Task item: Please quote every line of text in the listing below word for word, leaving out the pictures.

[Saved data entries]

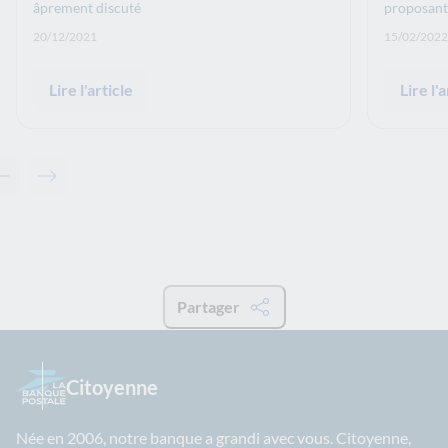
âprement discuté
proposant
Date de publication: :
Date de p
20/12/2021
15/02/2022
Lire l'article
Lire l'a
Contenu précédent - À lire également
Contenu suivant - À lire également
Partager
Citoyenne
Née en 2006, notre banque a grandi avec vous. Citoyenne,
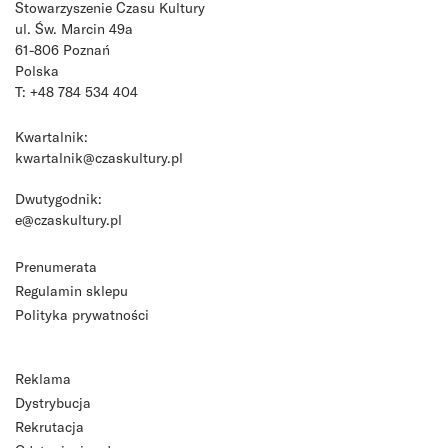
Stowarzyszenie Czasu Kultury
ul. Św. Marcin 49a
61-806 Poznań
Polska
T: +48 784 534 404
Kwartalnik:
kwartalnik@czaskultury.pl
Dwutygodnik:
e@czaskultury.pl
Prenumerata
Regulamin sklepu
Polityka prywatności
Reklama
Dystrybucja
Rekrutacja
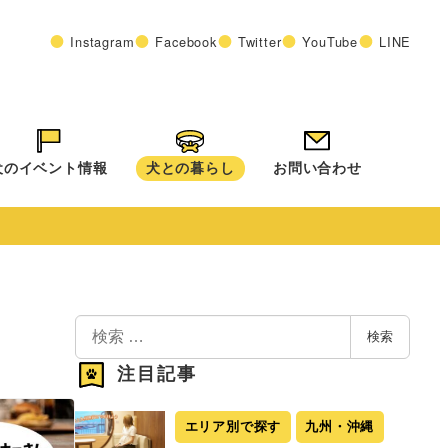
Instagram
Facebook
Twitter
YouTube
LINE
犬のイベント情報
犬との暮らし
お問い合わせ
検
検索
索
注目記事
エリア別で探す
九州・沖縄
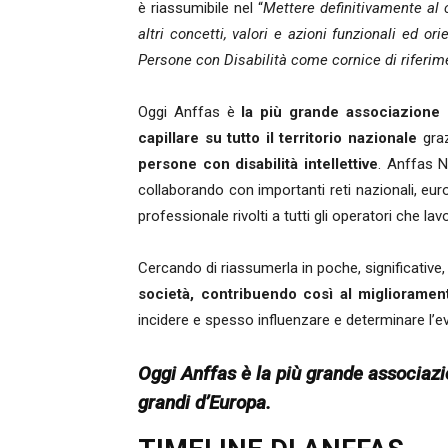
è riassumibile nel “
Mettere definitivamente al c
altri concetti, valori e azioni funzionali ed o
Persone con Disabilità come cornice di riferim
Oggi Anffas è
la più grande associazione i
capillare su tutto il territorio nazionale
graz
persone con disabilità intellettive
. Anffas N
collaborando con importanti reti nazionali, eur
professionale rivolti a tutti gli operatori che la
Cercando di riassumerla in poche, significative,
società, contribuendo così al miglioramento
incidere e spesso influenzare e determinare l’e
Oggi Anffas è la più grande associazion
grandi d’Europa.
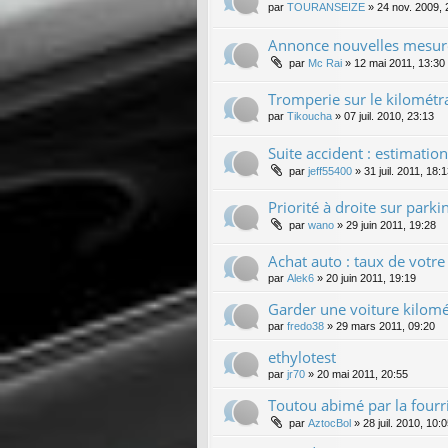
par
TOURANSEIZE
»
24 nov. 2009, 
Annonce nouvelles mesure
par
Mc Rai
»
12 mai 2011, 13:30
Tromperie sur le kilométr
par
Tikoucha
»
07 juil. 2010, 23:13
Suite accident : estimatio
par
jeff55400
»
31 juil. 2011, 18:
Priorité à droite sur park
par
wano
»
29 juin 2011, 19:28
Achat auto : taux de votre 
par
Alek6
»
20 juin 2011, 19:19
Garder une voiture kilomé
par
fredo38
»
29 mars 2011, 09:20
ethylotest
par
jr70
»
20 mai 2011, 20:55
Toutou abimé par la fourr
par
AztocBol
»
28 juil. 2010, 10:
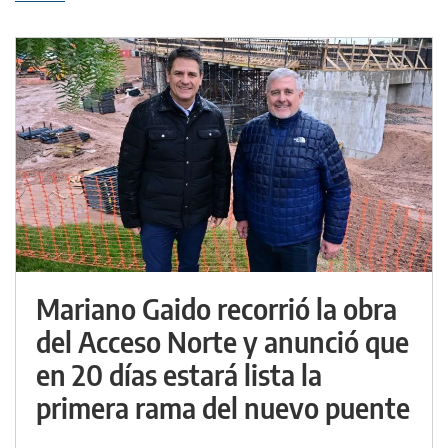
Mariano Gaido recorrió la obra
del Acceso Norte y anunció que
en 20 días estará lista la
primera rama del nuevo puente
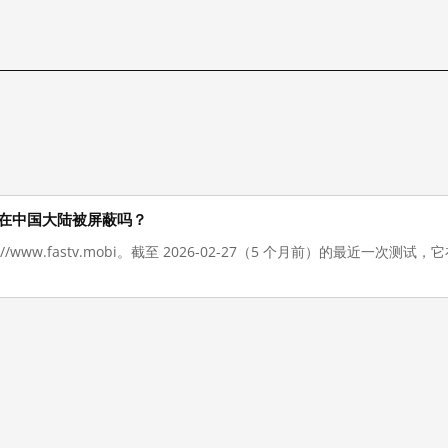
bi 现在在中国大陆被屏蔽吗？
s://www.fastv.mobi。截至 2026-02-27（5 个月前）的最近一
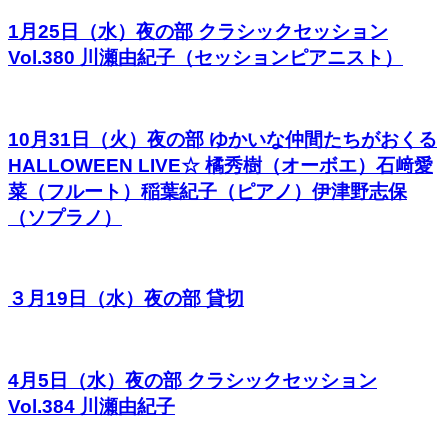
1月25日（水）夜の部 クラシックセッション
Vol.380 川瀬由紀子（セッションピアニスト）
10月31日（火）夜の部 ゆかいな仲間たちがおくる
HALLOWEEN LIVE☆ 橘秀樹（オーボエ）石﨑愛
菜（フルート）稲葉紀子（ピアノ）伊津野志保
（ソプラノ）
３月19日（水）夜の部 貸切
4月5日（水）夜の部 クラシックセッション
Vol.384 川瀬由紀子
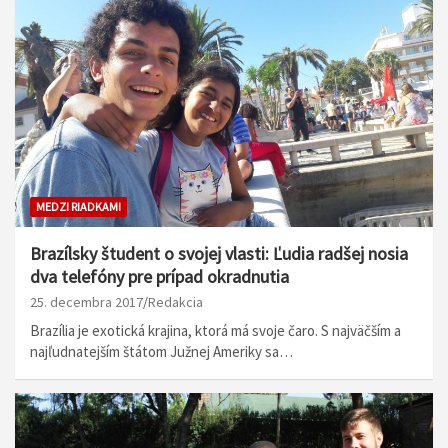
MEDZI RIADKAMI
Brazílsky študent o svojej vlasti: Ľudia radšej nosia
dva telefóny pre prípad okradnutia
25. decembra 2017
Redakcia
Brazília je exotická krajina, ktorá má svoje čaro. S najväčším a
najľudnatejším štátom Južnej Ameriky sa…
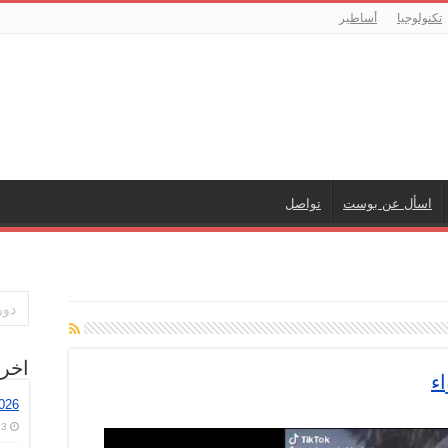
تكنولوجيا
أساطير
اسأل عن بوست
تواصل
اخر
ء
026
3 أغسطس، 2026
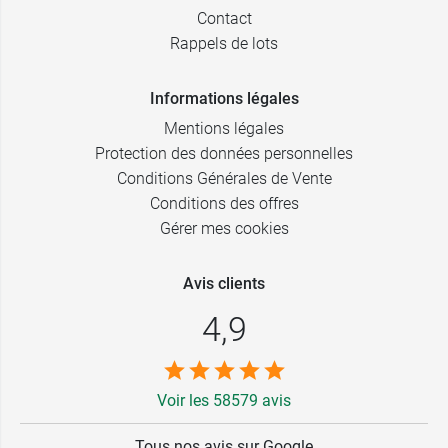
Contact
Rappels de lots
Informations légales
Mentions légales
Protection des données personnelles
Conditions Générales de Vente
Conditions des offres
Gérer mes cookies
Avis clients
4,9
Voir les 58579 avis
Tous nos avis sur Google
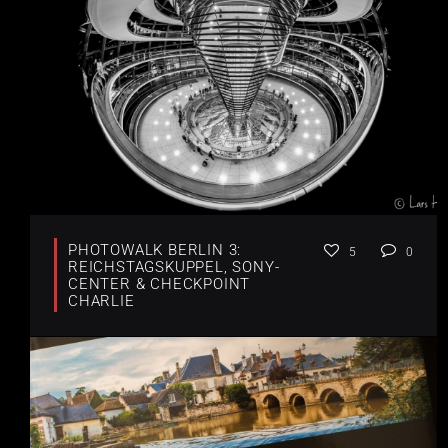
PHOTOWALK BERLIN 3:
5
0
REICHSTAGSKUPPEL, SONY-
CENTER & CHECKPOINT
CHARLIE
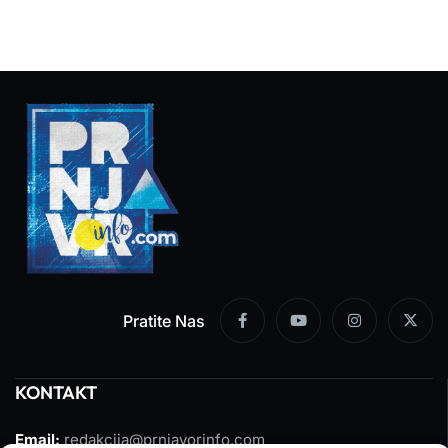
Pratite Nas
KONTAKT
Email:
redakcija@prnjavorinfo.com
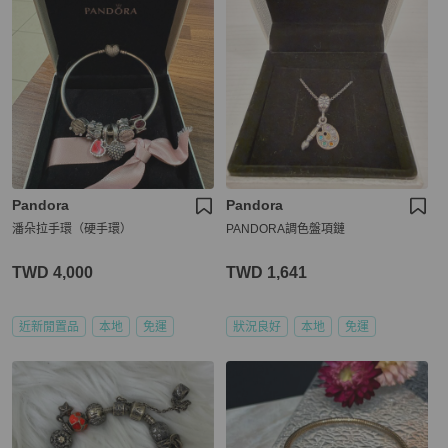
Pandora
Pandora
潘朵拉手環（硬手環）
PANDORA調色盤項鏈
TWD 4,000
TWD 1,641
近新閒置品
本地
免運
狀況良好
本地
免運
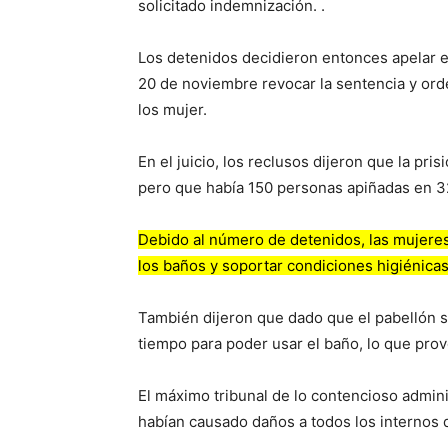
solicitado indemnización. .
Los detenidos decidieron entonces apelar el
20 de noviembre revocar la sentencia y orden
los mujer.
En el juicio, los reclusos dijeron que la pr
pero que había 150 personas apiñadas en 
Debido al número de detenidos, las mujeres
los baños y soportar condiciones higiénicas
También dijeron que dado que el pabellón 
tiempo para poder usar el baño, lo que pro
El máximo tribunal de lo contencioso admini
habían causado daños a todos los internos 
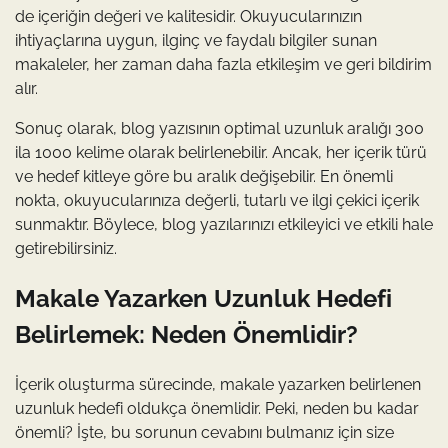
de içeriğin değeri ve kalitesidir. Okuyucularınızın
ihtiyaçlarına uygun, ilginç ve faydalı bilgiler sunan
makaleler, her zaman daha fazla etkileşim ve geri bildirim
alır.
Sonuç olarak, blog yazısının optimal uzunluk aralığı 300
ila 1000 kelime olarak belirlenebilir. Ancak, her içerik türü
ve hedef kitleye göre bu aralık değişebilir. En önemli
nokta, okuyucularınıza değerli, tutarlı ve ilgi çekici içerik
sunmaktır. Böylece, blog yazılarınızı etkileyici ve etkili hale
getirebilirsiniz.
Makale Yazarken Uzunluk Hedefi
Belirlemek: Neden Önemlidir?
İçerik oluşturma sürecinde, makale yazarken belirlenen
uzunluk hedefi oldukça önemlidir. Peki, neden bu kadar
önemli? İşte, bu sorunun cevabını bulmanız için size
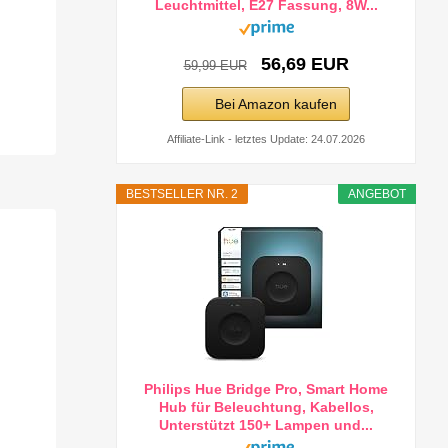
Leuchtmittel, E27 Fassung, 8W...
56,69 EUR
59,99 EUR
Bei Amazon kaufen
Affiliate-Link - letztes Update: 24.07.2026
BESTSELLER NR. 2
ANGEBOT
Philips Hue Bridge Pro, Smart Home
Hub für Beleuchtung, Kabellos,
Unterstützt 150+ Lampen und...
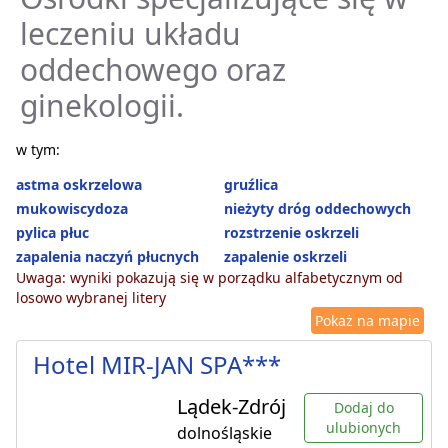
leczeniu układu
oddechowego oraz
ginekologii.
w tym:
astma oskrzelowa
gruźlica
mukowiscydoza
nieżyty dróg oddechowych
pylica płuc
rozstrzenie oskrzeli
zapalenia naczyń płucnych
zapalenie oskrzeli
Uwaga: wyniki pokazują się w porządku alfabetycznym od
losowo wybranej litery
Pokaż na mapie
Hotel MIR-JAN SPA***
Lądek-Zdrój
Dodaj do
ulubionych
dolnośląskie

Exercise response:
âprement discuté
proposant
Date de publication: :
Date de p
20/12/2021
15/02/2022
Lire l'article
Lire l'a
Contenu précédent - À lire également
Contenu suivant - À lire également
Partager
Citoyenne
Née en 2006, notre banque a grandi avec vous. Citoyenne,
Stowarzyszenie Czasu Kultury
ul. Św. Marcin 49a
61-806 Poznań
Polska
T: +48 784 534 404
Kwartalnik:
kwartalnik@czaskultury.pl
Dwutygodnik:
e@czaskultury.pl
Prenumerata
Regulamin sklepu
Polityka prywatności
Reklama
Dystrybucja
Rekrutacja
Instagram
Facebook
Twitter
YouTube
LINE
犬のイベント情報
犬との暮らし
お問い合わせ
検
検索
索
注目記事
エリア別で探す
九州・沖縄
è riassumibile nel “
Mettere definitivamente al c
altri concetti, valori e azioni funzionali ed o
Persone con Disabilità come cornice di riferim
Oggi Anffas è
la più grande associazione i
capillare su tutto il territorio nazionale
graz
persone con disabilità intellettive
. Anffas N
collaborando con importanti reti nazionali, eur
professionale rivolti a tutti gli operatori che la
Cercando di riassumerla in poche, significative,
società, contribuendo così al miglioramento
incidere e spesso influenzare e determinare l’e
Oggi Anffas è la più grande associazion
grandi d’Europa.
par
TOURANSEIZE
»
24 nov. 2009, 
Annonce nouvelles mesure
par
Mc Rai
»
12 mai 2011, 13:30
Tromperie sur le kilométr
par
Tikoucha
»
07 juil. 2010, 23:13
Suite accident : estimatio
par
jeff55400
»
31 juil. 2011, 18:
Priorité à droite sur park
par
wano
»
29 juin 2011, 19:28
Achat auto : taux de votre 
par
Alek6
»
20 juin 2011, 19:19
Garder une voiture kilomé
par
fredo38
»
29 mars 2011, 09:20
ethylotest
par
jr70
»
20 mai 2011, 20:55
Toutou abimé par la fourr
par
AztocBol
»
28 juil. 2010, 10:
Mariano Gaido recorrió la obra
del Acceso Norte y anunció que
en 20 días estará lista la
primera rama del nuevo puente
bi 现在在中国大陆被屏蔽吗？
s://www.fastv.mobi。截至 2026-02-27（5 个月前）的最近一
1月25日（水）夜の部 クラシックセッション
Vol.380 川瀬由紀子（セッションピアニスト）
10月31日（火）夜の部 ゆかいな仲間たちがおくる
HALLOWEEN LIVE☆ 橘秀樹（オーボエ）石﨑愛
菜（フルート）稲葉紀子（ピアノ）伊津野志保
（ソプラノ）
３月19日（水）夜の部 貸切
4月5日（水）夜の部 クラシックセッション
Vol.384 川瀬由紀子
MEDZI RIADKAMI
Brazílsky študent o svojej vlasti: Ľudia radšej nosia
dva telefóny pre prípad okradnutia
25. decembra 2017
Redakcia
Brazília je exotická krajina, ktorá má svoje čaro. S najväčším a
najľudnatejším štátom Južnej Ameriky sa…
تكنولوجيا
أساطير
اسأل عن بوست
تواصل
اخر
ء
026
3 أغسطس، 2026
Contact
Rappels de lots
Informations légales
Mentions légales
Protection des données personnelles
Conditions Générales de Vente
Conditions des offres
Gérer mes cookies
Avis clients
4,9
Voir les 58579 avis
Tous nos avis sur Google
PHOTOWALK BERLIN 3:
5
0
REICHSTAGSKUPPEL, SONY-
CENTER & CHECKPOINT
CHARLIE
Pratite Nas
KONTAKT
Email:
redakcija@prnjavorinfo.com
Pandora
Pandora
潘朵拉手環（硬手環）
PANDORA調色盤項鏈
TWD 4,000
TWD 1,641
近新閒置品
本地
免運
狀況良好
本地
免運
solicitado indemnización. .
Los detenidos decidieron entonces apelar el
20 de noviembre revocar la sentencia y orden
los mujer.
En el juicio, los reclusos dijeron que la pr
pero que había 150 personas apiñadas en 
Debido al número de detenidos, las mujeres
los baños y soportar condiciones higiénicas
También dijeron que dado que el pabellón 
tiempo para poder usar el baño, lo que pro
El máximo tribunal de lo contencioso admini
habían causado daños a todos los internos 
de içeriğin değeri ve kalitesidir. Okuyucularınızın
ihtiyaçlarına uygun, ilginç ve faydalı bilgiler sunan
makaleler, her zaman daha fazla etkileşim ve geri bildirim
alır.
Sonuç olarak, blog yazısının optimal uzunluk aralığı 300
ila 1000 kelime olarak belirlenebilir. Ancak, her içerik türü
ve hedef kitleye göre bu aralık değişebilir. En önemli
nokta, okuyucularınıza değerli, tutarlı ve ilgi çekici içerik
sunmaktır. Böylece, blog yazılarınızı etkileyici ve etkili hale
getirebilirsiniz.
Makale Yazarken Uzunluk Hedefi
Belirlemek: Neden Önemlidir?
İçerik oluşturma sürecinde, makale yazarken belirlenen
uzunluk hedefi oldukça önemlidir. Peki, neden bu kadar
önemli? İşte, bu sorunun cevabını bulmanız için size
Leuchtmittel, E27 Fassung, 8W...
56,69 EUR
59,99 EUR
Bei Amazon kaufen
Affiliate-Link - letztes Update: 24.07.2026
BESTSELLER NR. 2
ANGEBOT
Philips Hue Bridge Pro, Smart Home
Hub für Beleuchtung, Kabellos,
Unterstützt 150+ Lampen und...
leczeniu układu
oddechowego oraz
ginekologii.
w tym:
astma oskrzelowa
gruźlica
mukowiscydoza
nieżyty dróg oddechowych
pylica płuc
rozstrzenie oskrzeli
zapalenia naczyń płucnych
zapalenie oskrzeli
Uwaga: wyniki pokazują się w porządku alfabetycznym od
losowo wybranej litery
Pokaż na mapie
Hotel MIR-JAN SPA***
Lądek-Zdrój
Dodaj do
ulubionych
dolnośląskie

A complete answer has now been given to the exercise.